Legislators did not fight, however, over an emergency ruling for businesses and organizations to officially jump the vaccination line. So far, at least 90 have applied. Records obtained by KHN show that the state health department approved at least 15 entities to get the vaccines earlier, including health care giant Centene and the St. Louis Convention and Visitors Commission, as well as libraries and companies assisting in covid testing and vaccine manufacturing.
The Funding Question
Even amid a pandemic, it’s been a struggle to get money to local health departments. The state used $9.8 million initially sent from the CDC last spring, instead of passing it along to local health departments.
Last summer, state legislators decided that county commissioners would determine whether local health departments got CARES Act funding. Many commissioners were mad at their health departments for shutting down local businesses, so they refused to fork over funds, said Larry Jones, executive director for the Missouri Center for Public Health Excellence, a consortium of public health leaders.
According to a state health department survey, at least 40 local health departments hadn’t received any of the money as of early October. Those that did reported an average of 8% of county CARES money, instead of the state-recommended 15%.
In Kansas City, over $226,000 in CARES funds was allocated over the summer to Cruise Holidays, a travel company, according to Platte County’s Landmark newspaper. It wasn’t until this March that the local health department received almost $228,000, said department spokesperson Natalie Klaus, far less than the $1.8 million the state recommended.
The state has been allocated $55 million from the CDC for the vaccine rollout, of which state health department spokesperson Lisa Cox said $20 million is heading to local departments soon.
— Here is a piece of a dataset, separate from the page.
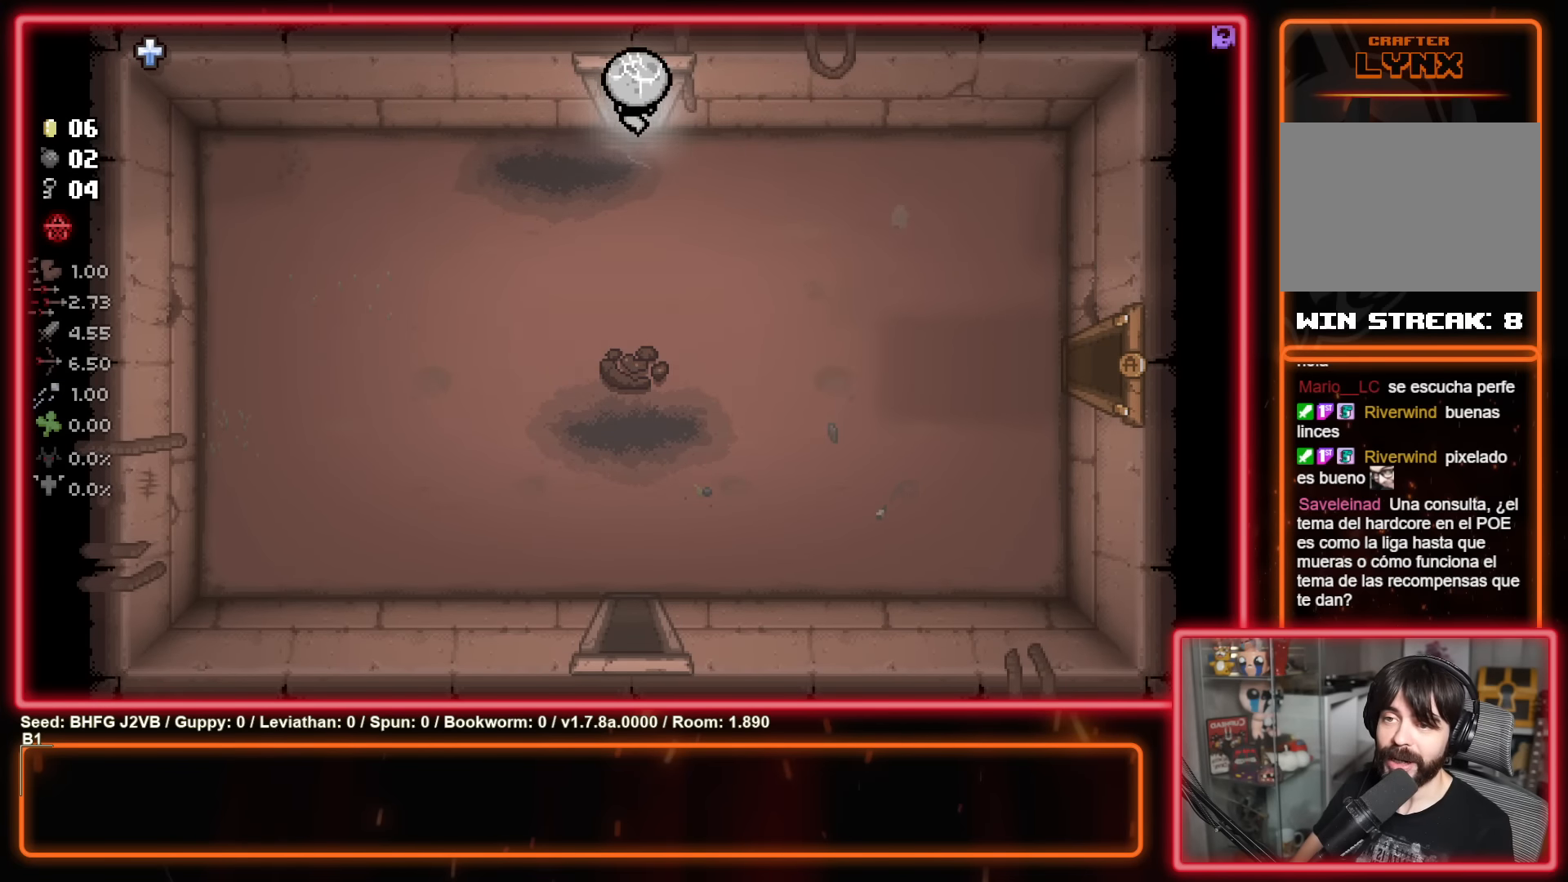
{"buttons": [], "left_stick": "center", "events": [[267, "left_stick", "center"]]}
More is expected to come in the new $1.9 trillion federal stimulus package.
Jones is concerned history will repeat itself with vaccination funding not getting where it helps the most people. Brian Castrucci, CEO of the de Beaumont Foundation, which advocates for public health, also isn’t optimistic.
“How confident are we that states that are actively trying to limit public health authority are going to do a good job of spending this money appropriately?”
KHN data reporter Hannah Recht contributed to this report.